First, lets find the value for I, Moment of Inertia. Flipping to page 242 a hollow ellipse is found. Were there no hollow ellipse in the tables, a solid ellipse could have been subtracted from a larger solid ellipse.

$I = \frac{\pi}{4} (a^{3} b - c^{3} d)$

However for column buckling, we want to consider the weakest Moment of Inertia. The weakest moment of inertia is found in this case by swapping a for b, and c for d. The dimensions in the way they are to be considered for this application are drawn this way and are correct to the equations.

$I = \frac{\pi}{4} (.01^{3} .025 - .005^{3} .02) = 1.767*10^{-8} [m^{4}]$

Compare this to 3E-8 for a hollow rectangular section of the same dimensions. It makes sense that the ellipse has about half the moment of inertia of the rectangle.

$P_{cr} = \frac{\pi^{2} 1.767*10^{-8} 125*10^{9}}{.875^{2}} = 28475[N]$

Based on these many simplifying assumptions the pushrod will fail at under 30,000 Newtons. In reality, materials can also fail due to compression, not just buckling. Also, carbon fiber is not isotropic but anistropic, which I will cover in a later example. I have no idea what the dimensions of an F1 car pushrod are, and I’d care to bet the section is close to an ellipse, but actually more streamlined. Due to the different shape, the equation for finding the moment of inertia of the area would change.

Just for a means of comparison, let’s imagine adding a rib down the center of the ellipse in order to stiffen it and increase the moment of inertia. Let the section be 5mm thick like before

$I_{add} = \frac{1}{12} (.02^{3} .005) = 3.333*10^{-9} [m^{4}]$

Adding this inertia to the one before gets a new critical load of 33,846 Newtons of force. However, if you look at what I just did you’ll see that I am adding too much inertia to the cross section. In reality, the rib can only be .01m long since the outher thickness of the ellipse is .02m and the thickness is .005m leaving only .01m of cross sectional height for the rib.
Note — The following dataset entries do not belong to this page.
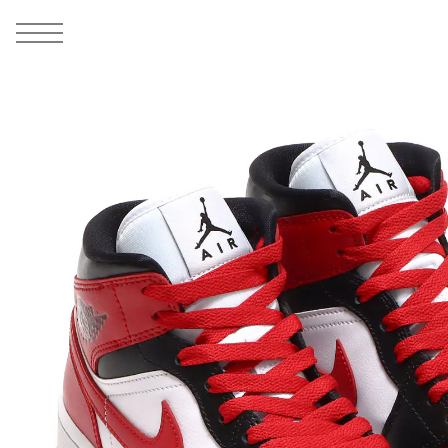
MEN
シューズ
ウェア
バッグ
アクセサリー
その他
WOMENS
シューズ
ウェア
バッグ
アクセサリー
その他
ALL
ALL
ALL
ALL
ALL
ALL
ALL
ALL
ALL
ALL
ALL
ALL
MENS
MENS
MENS
MENS
MENS
MENS
WOMENS
WOMENS
WOMENS
WOMENS
WOMENS
WOMENS
シューズ
ウェア
バッグ
アクセサリー
その他
シューズ
ウェア
バッグ
アクセサリー
その他
1
10
シューズ
スニーカー
トップス
バックパック / リュック
ポーチ / ウォレット
シューケア / グッズ
シューズ
スニーカー
トップス
バックパック / リュック
ポーチ / ウォレット
シューケア / グッズ
ウェア
ブーツ
アウター
ショルダー / メッセンジャーバッグ
帽子
おもちゃ / フィギュア
ウェア
ブーツ
アウター
ショルダー / メッセンジャーバッグ
帽子
おもちゃ / フィギュア
バッグ
サンダル
パンツ
トート / エコバッグ
グッズ / アクセサリー
その他
バッグ
サンダル / パンプス
パンツ
トート / エコバッグ
グッズ / アクセサリー
その他
アクセサリー
その他
ソックス
クラッチ / セカンドバッグ
その他
すべてのその他
アクセサリー
その他
ワンピース
クラッチ / セカンドバッグ
その他
すべてのその他
その他
すべてのシューズ
アンダーウェア
ウエストバッグ
すべてのアクセサリー
その他
すべてのシューズ
スカート
ウエストバッグ
すべてのアクセサリー
水着
その他
ソックス
その他
その他
すべてのバッグ
アンダーウェア
すべてのバッグ
アディダス ピックアップ
ライフスタイルランニング
アディダス ピックアップ
ライフスタイルランニング
すべてのウェア
水着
After making what seems to be that small change, the new critical load is 29,147 Newtons.

This small discrepancy changed the increased load carrying ability from 672 Newtons to the incorrect 5371 Newtons with the impossibly long rib. This is a factor of 8, which just so happens to be 2^3. Double the length, to the third power, creates an error of 8 times.

Given the big difference in answers given quick assumptions it will be interesting to see what happens when different carbon fiber orientations and mass ratios will do to the results of this example.